Послеконкурсные баталии вокруг Гилельса
Он отказывается от широчайших возможностей, открывшихся перед ним, отклоняет все предложения остаться в Москве и делает то, о чем сказал Сталину: уезжает в Одессу заканчивать консерваторию — к своей учительнице, которую любил и которой доверял; уезжает ради своего дела, ради того, что он считал насущно необходимым для себя. Этот путь — из столицы в провинцию — достоин комментариев и… восхищения. Какой поступок! Но наша критика не уделяет ему никакого внимания, — подумаешь, что тут такого…
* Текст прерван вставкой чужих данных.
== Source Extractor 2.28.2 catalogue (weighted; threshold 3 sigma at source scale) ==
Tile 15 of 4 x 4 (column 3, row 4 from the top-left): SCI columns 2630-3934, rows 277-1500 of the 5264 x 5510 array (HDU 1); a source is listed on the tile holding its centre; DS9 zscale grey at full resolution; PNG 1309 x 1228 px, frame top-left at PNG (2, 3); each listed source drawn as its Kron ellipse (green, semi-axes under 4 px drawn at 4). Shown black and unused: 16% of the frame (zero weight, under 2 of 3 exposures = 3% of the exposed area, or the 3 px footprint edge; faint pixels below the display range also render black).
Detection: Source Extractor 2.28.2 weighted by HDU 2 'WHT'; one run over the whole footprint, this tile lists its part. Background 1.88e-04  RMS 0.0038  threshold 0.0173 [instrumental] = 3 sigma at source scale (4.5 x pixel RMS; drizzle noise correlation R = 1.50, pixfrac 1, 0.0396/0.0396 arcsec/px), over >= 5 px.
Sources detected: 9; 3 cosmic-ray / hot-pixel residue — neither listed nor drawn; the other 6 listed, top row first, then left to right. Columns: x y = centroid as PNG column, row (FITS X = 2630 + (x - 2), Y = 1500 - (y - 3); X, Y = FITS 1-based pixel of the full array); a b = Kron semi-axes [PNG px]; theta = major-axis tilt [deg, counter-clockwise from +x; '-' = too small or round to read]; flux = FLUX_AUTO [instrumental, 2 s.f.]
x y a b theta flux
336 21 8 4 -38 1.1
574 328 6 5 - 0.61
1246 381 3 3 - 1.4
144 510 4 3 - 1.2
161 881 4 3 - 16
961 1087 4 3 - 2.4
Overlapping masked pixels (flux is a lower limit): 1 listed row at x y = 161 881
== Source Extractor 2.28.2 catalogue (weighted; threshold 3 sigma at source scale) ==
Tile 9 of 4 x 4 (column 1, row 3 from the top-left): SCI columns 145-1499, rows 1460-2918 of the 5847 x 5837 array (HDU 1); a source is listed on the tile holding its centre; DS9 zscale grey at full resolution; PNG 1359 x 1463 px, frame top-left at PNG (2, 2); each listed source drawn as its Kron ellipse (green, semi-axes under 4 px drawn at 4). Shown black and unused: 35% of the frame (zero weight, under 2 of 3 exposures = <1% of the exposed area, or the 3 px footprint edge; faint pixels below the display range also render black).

Итак, Гилельс снова дома, в Одессе. Он занимается, учит новые вещи и, конечно, после пережитых волнений, отдыхает — благо, подоспело лето. Как и следовало ожидать, с осени посыпались многочисленные предложения от концертных организаций: Гилельса ждали, хотели слышать и видеть — республики, столицы, города, поселки… И он много играет — до 20 концертов в год, — старается, по возможности, не отказывать… В гилельсовской литературе принято всячески осуждать этот период: нельзя было отрывать его от занятий, нужно было дать спокойно работать… Только с этой точки зрения все и рассматривается. Но разве артист — а каким пианистом был Гилельс в это время, мы знаем — не должен выступать, разве он не ощущает непреодолимой потребности играть, высказаться перед публикой, выйти на эстраду? Его можно лишить этого?! И разве концертирование не приносит опыта и, тем самым, пользы? Наконец, — прошу извинить за вторгшийся «низкий» мотив, — разве не нужно было зарабатывать на жизнь?! Конечно, если количество выступлений превышает все возможности, то теоретически вероятен и не только положительный результат. Как произошло с Гилельсом, мы сейчас увидим.